> _Excerpt provided_
Alemtuzumab is a monoclonal antibody directed against CD52; CD52 is widely expressed on the surface of immune cells (all B and T cells and most macrophages and natural killer cells), allowing Alemtuzumab to act as a lymphocyte-depleting agent. Its use is generally for patients with high immunological risk or may be used routinely in pancreas transplantation. Whilst effective in reducing the risk of rejection, it is also associated with a high risk of post-operative opportunistic infections and post-transplant lymphoproliferative disease.

Early Maintenance Agents

Figure 2
Tacrolimus molecular structure

Calcineurin Inhibitors

Calcineurin inhibitors (CNIs), such as cyclosporine and tacrolimus, are strong inhibitors of the T-cell response, acting by blocking IL-2 production. They are the mainstay of most initial post-operative immunosuppression, with tacrolimus the first-line immunosuppressant in most transplant centres.

They have a narrow therapeutic window and are nephrotoxic, through vasoconstrictive action, therefore their levels should be regularly monitored. Other less common side effects of CNIs include hypertension, neurotoxicity (more common with tacrolimus which causes tremor, headache, irritability), diabetes mellitus, and hyperlipidaemia. Hirsutism and gingival hyperplasia are additional adverse events specific to cyclosporine.

Anti-Proliferatives

The most common anti-proliferative agents currently used are mycophenolate mofetil (MMF) and azathioprine. Neither agent requires regular therapeutic drug monitoring.

Figure 3
Azathioprine molecular structure

Azathioprine is a precursor of 6-mercaptopurine, which in turn, once metabolised, acts to inhibit nucleotide synthesis. The most prominent side effect is severe myelosuppression, and in such cases, dose reduction or swapping to other anti-proliferative agents is required.

MMF is converted via first-pass metabolism into the active compound mycophenolic acid (MPA), which acts by blocking lymphocyte proliferation through inhibiting DNA formation. Its most prominent side effect is also myelosuppression.

mTOR Inhibitors

Sirolimus and everolimus are inhibitors of the Mammalian Target of Rapamycin (mTOR) and inhibit lymphocyte proliferation and differentiation.

Both agents can be used in combination with low-dose CNIs in recipients with CNI-induced nephrotoxicity, in an attempt to improve renal function without decreasing the efficacy of the immunosuppressive regimen.

They are rarely used as primary immunosuppressant and side effects include bone marrow suppression, hyperlipidaemia, peripheral oedema, and delayed wound healing.

> _Exercise requirements_
[A] Repeat word for word the part of the immunosuppressant excerpt starting with "Anti-Proliferatives" and going on through "proliferation and differentiation.".
[B] Answer these short questions from the immunosuppressant excerpt:
(i) In what kind of transplantation may Alemtuzumab be used routinely?
(ii) Which two adverse events are specific to cyclosporine?
(iii) Into what active compound is mycophenolate mofetil converted?
The data after this note isn't needed for anything here.

> _Material provided_
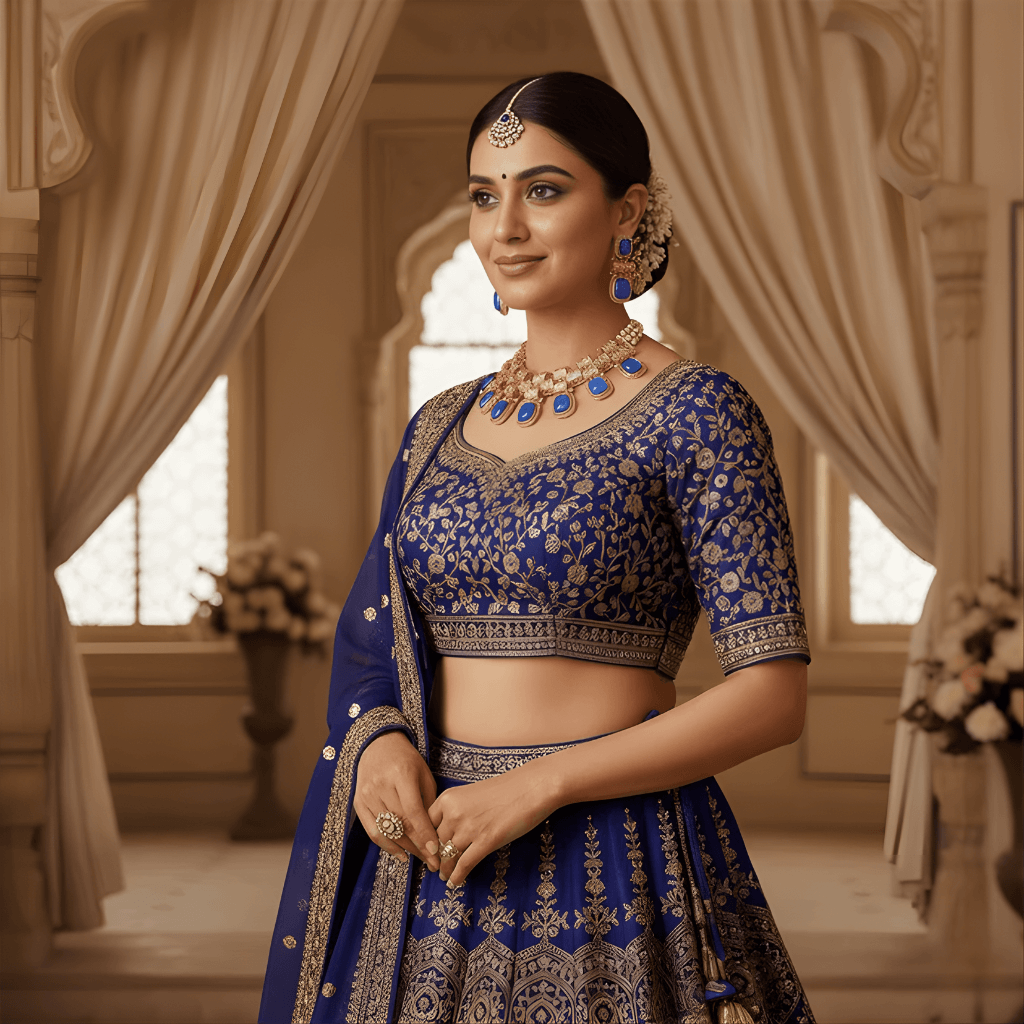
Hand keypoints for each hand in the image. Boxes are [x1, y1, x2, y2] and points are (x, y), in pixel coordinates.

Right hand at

> _Activity answers_
[A]
Anti-Proliferatives

The most common anti-proliferative agents currently used are mycophenolate mofetil (MMF) and azathioprine. Neither agent requires regular therapeutic drug monitoring.

Figure 3
Azathioprine molecular structure

Azathioprine is a precursor of 6-mercaptopurine, which in turn, once metabolised, acts to inhibit nucleotide synthesis. The most prominent side effect is severe myelosuppression, and in such cases, dose reduction or swapping to other anti-proliferative agents is required.

MMF is converted via first-pass metabolism into the active compound mycophenolic acid (MPA), which acts by blocking lymphocyte proliferation through inhibiting DNA formation. Its most prominent side effect is also myelosuppression.

mTOR Inhibitors

Sirolimus and everolimus are inhibitors of the Mammalian Target of Rapamycin (mTOR) and inhibit lymphocyte proliferation and differentiation.

[B]
(i) Pancreas transplantation.
(ii) Hirsutism and gingival hyperplasia.
(iii) Mycophenolic acid (MPA).